Last Friday I walked around lost, not really knowing what the point to life is now – a spare room with no one to stay. 500 plants and 600 cats that now have no home. A woman that was cut so cruelly at her prime, just when she was starting to really find her independence and confidence, she was truly finally enjoying her life. A person that I can’t believe will not be a part of not only Marnie’s growing up but also my own. Our family is gone.

I’m not going to lie and say our relationship was always easy, I didn’t really know her properly until Marnie was almost here and her opinions were strong. Tired, disorientated me was always on the back foot and I spent a lot of our early years feeling totally dominated by a matriarchal mother of 3 boys that didn’t really understand me – a surprise, full time working new mother, in a job that’s really freaking hard, that I had no choice but to go back to months after birth because I had a mortgage to pay. Doesn’t mean I didn’t love her though and as the years passed we began to understand, respect and love each other little by little. She’s a struggler, she dragged herself through her life which wasn’t easy as a single Mum of 3 but somehow always managed to provide everything needed through her own self sacrifice, hard work and limitless love. I never once heard her moan about her lot, never once did she say she regretted things and wished them different.

Thursday was Gran day so it’s somewhat fitting that that’s the day she chose to leave us. K and I coined a phrase for Gran’s Thursday visits due to her eagerness to help around the house which wasn’t always successful, “the help that doesn’t help”. Things would be rearranged so you couldn’t find them, she would seemingly spend all day doing chores, only to present us when we got home with a massive, useless pile of ironed pants and socks (ironing was her favourite job whilst watching CSI all day) and would try and make us a nice hot meal, forgetting that vegetables were a major part of any diet and thinking that mountains of salt were. She was so eager to make our lives any easier if she could, she loved having Marnie to stay in Largs to give us a break and Marnie loved staying with her, she just would have done anything we needed at her sacrifice, no questions asked. It was a god send knowing she was there and that it made her day to be able to help us out in any way she could.

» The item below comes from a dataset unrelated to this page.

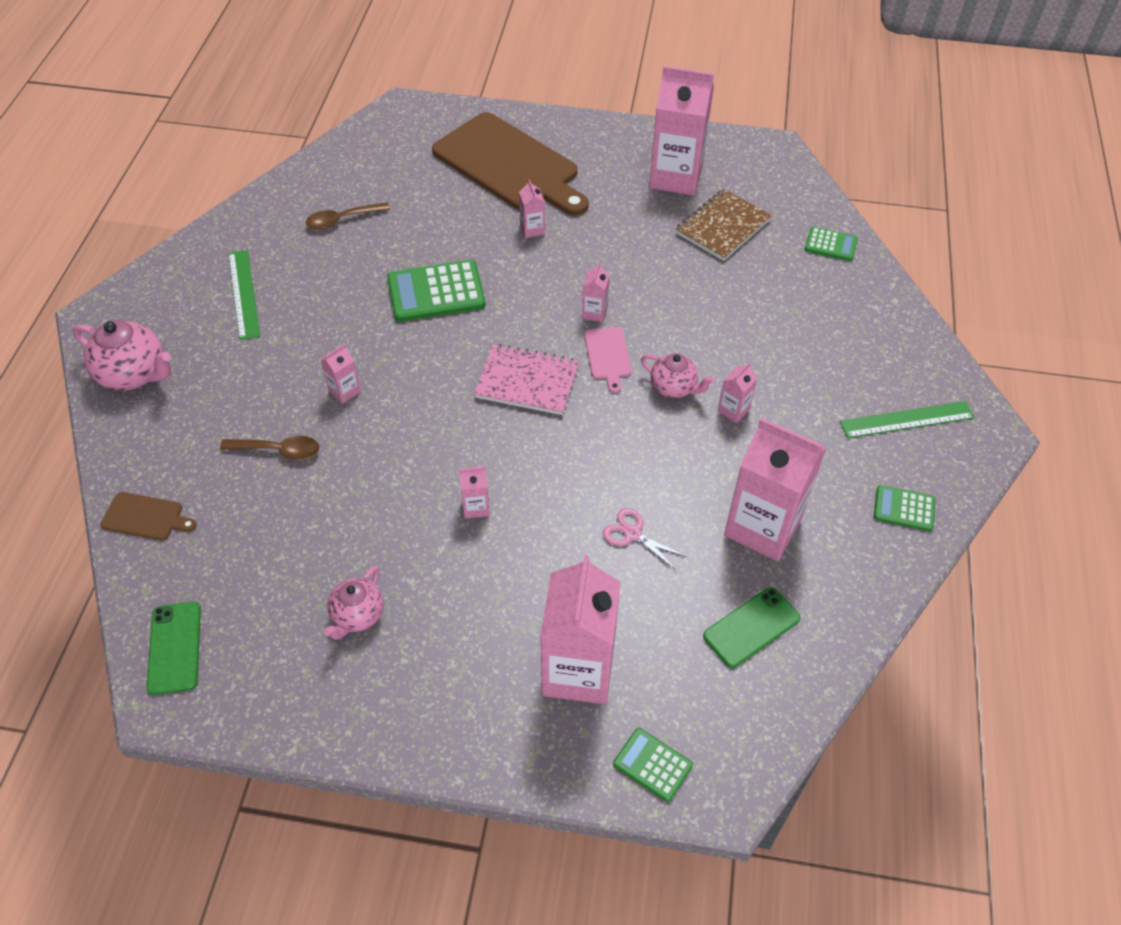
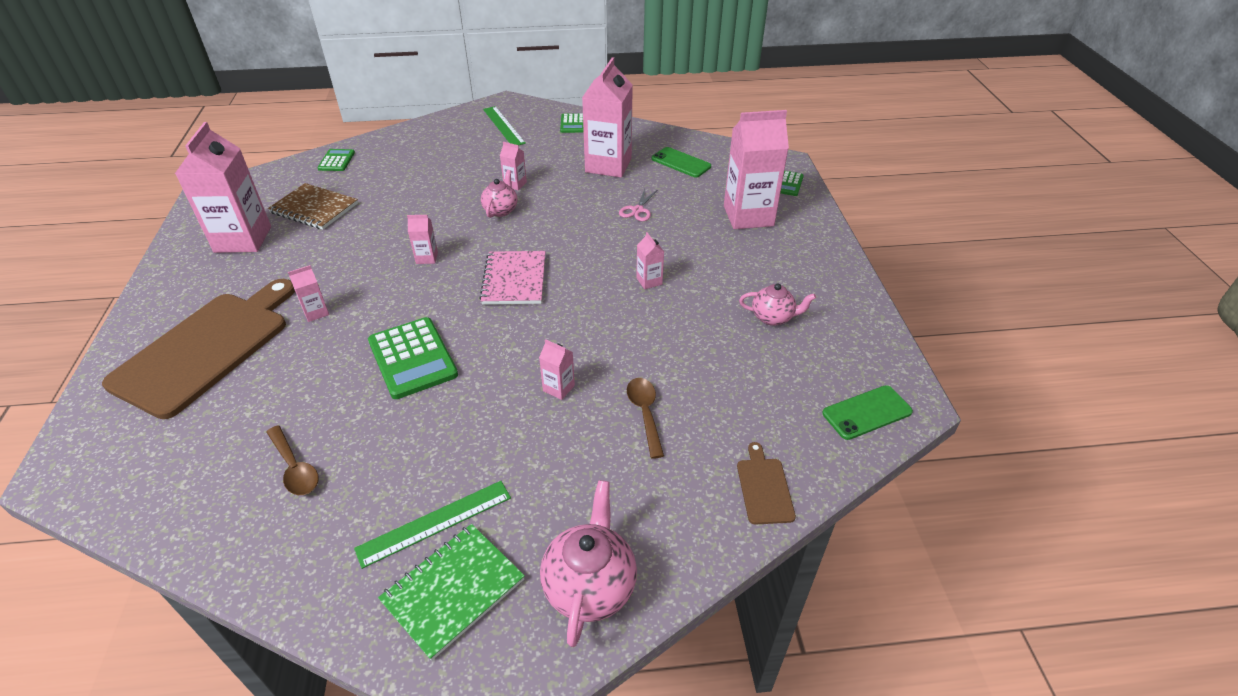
camera: 105 degrees left, 10 degrees down
pink cutting board [584,327,632,393] -> none
none -> green notebook [378,524,525,661]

Last year she was diagnosed with blood cancer, a ferocious beast at best but really not so good when you’re of a certain age, she fought and took all her treatment in good humour. Unfortunately in early December the cancer really took a turn for the worse and she was admitted to the Beatson after staying with us for the weekend of Etsy Made Local. She was in such a state and I will feel forever guilty that we never noticed. They pumped her with chemo and patched her up to some resemblance of the Gran we once knew. They massaged and pampered her back to health and she was lifted by regular visits from her walking group friends. Christmas was spent in the Beatson where things really were starting to look hairy and this was to be the repeat exhausting pattern for the next few months, well for a bit and being allowed home, followed by a catastrophic dive and rush back to hospital. Still rather naively I thought it would all work out OK.

Last week we received the call to say that was it – say your goodbyes – the end. Still I didn’t believe it, someone that strong will surely survive. Everyone was at the hospital, I caught the train to Inverclyde after dropping Marnie at school to say my farewell. I didn’t make it in time, I was 20 minutes late, K met me at the station to tell me she had gone. My world imploded, I shall miss her dearly.